Our measurements showed 1.78V VPU voltage, but the combination at the input of the chip corresponded to 1.4V. It meant that there was another way for changing the VPU voltage, besides changing the bit combination on the input. I didn’t like the idea of cutting and soldering lines on the PCB and had to read the specifications of the FAN5240 to find another way. According to the specs, pins 17 and 18 of the chip (marked as VCore Output Sense) serve for voltage control as well as for protection and monitoring. The typical connection circuit from the manufacturer differed from what we saw on our graphics card: there was an R1597 resistor with a resistance of 1620Ohm between pins 17 and 18. In fact, pin 17 was connected to the common output. So, I decided to connect a trimming 22kOhm resistor in parallel to the R1597.
I soldered one wire from the trimming resistor to pin 18 of the FAN5240 chip, and the other wire to a small bond area next to and attached to the R1597 resistor.
We took our measurements from the point marked as VCore in the scheme.

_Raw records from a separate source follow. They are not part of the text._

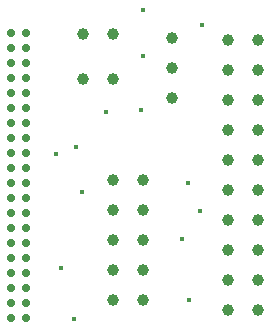
<source format=gbr>
%TF.GenerationSoftware,KiCad,Pcbnew,6.0.5+dfsg-1~bpo11+1*%
%TF.CreationDate,2022-08-16T04:59:05+00:00*%
%TF.ProjectId,olimex_stm32mp1_jtag,6f6c696d-6578-45f7-9374-6d33326d7031,rev?*%
%TF.SameCoordinates,Original*%
%TF.FileFunction,Plated,1,2,PTH,Drill*%
%TF.FilePolarity,Positive*%
%FSLAX46Y46*%
G04 Gerber Fmt 4.6, Leading zero omitted, Abs format (unit mm)*
G04 Created by KiCad (PCBNEW 6.0.5+dfsg-1~bpo11+1) date 2022-08-16 04:59:05*
%MOMM*%
%LPD*%
G01*
G04 APERTURE LIST*
%TA.AperFunction,ViaDrill*%
%ADD10C,0.400000*%
%TD*%
%TA.AperFunction,ComponentDrill*%
%ADD11C,0.700000*%
%TD*%
%TA.AperFunction,ComponentDrill*%
%ADD12C,1.000000*%
%TD*%
G04 APERTURE END LIST*
D10*
X145700000Y-83300000D03*
X146100000Y-93000000D03*
X147200000Y-97300000D03*
X147400000Y-82700000D03*
X147900000Y-86500000D03*
X149900000Y-79800000D03*
X152900000Y-79600000D03*
X153100000Y-71100000D03*
X153100000Y-75000000D03*
X156400000Y-90500000D03*
X156900000Y-85800000D03*
X157000000Y-95700000D03*
X157900000Y-88100000D03*
X158100000Y-72400000D03*
D11*
%TO.C,J3*%
X141855000Y-73070000D03*
X141855000Y-74340000D03*
X141855000Y-75610000D03*
X141855000Y-76880000D03*
X141855000Y-78150000D03*
X141855000Y-79420000D03*
X141855000Y-80690000D03*
X141855000Y-81960000D03*
X141855000Y-83230000D03*
X141855000Y-84500000D03*
X141855000Y-85770000D03*
X141855000Y-87040000D03*
X141855000Y-88310000D03*
X141855000Y-89580000D03*
X141855000Y-90850000D03*
X141855000Y-92120000D03*
X141855000Y-93390000D03*
X141855000Y-94660000D03*
X141855000Y-95930000D03*
X141855000Y-97200000D03*
X143125000Y-73070000D03*
X143125000Y-74340000D03*
X143125000Y-75610000D03*
X143125000Y-76880000D03*
X143125000Y-78150000D03*
X143125000Y-79420000D03*
X143125000Y-80690000D03*
X143125000Y-81960000D03*
X143125000Y-83230000D03*
X143125000Y-84500000D03*
X143125000Y-85770000D03*
X143125000Y-87040000D03*
X143125000Y-88310000D03*
X143125000Y-89580000D03*
X143125000Y-90850000D03*
X143125000Y-92120000D03*
X143125000Y-93390000D03*
X143125000Y-94660000D03*
X143125000Y-95930000D03*
X143125000Y-97200000D03*
D12*
%TO.C,JP2*%
X147960000Y-73120000D03*
%TO.C,JP3*%
X147960000Y-77000000D03*
%TO.C,JP2*%
X150500000Y-73120000D03*
%TO.C,JP3*%
X150500000Y-77000000D03*
%TO.C,J2*%
X150500000Y-85500000D03*
X150500000Y-88040000D03*
X150500000Y-90580000D03*
X150500000Y-93120000D03*
X150500000Y-95660000D03*
X153040000Y-85500000D03*
X153040000Y-88040000D03*
X153040000Y-90580000D03*
X153040000Y-93120000D03*
X153040000Y-95660000D03*
%TO.C,JP1*%
X155500000Y-73460000D03*
X155500000Y-76000000D03*
X155500000Y-78540000D03*
%TO.C,J1*%
X160225000Y-73695000D03*
X160225000Y-76235000D03*
X160225000Y-78775000D03*
X160225000Y-81315000D03*
X160225000Y-83855000D03*
X160225000Y-86395000D03*
X160225000Y-88935000D03*
X160225000Y-91475000D03*
X160225000Y-94015000D03*
X160225000Y-96555000D03*
X162765000Y-73695000D03*
X162765000Y-76235000D03*
X162765000Y-78775000D03*
X162765000Y-81315000D03*
X162765000Y-83855000D03*
X162765000Y-86395000D03*
X162765000Y-88935000D03*
X162765000Y-91475000D03*
X162765000Y-94015000D03*
X162765000Y-96555000D03*
M02*

</source>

Our idea was correct, as the Vcore was growing when we were reducing the resistance of the trimming resistor. We stopped on 1.9V, when the trimming resistor stayed at 4.8kOhm. As a result, we made the VPU work at 500MHz. The card was actually stable at 510-520MHz core frequency, but produced some visual artifacts in 3D, so we made it work at 500MHz in our performance tests.
An additional 120mm 9W fan was installed to blow at the butt-end of the graphics card. It pushed air along the entire PCB and cooled down the graphics chip and memory chips similarly. This solved the problem of heat dissipation, although I can’t say the card was cool. An external thermal sensor reading data from the aluminum sole of the graphics chip cooler showed 55-60°C under workload and 46-47°C in the idle mode. For example, the same temperatures before the volt-modding were 46°C and 40-41°C, respectively. The difference is quite perceptible, considering that our sensor was external and the real graphics core temperature was even higher. Here is my advice: don’t save on cooling when you are overclocking your graphics card. I think a water cooling solution might help. A solution like that is noiseless, while our graphics card was not: you wouldn’t work in such a noise, if you are not completely deaf.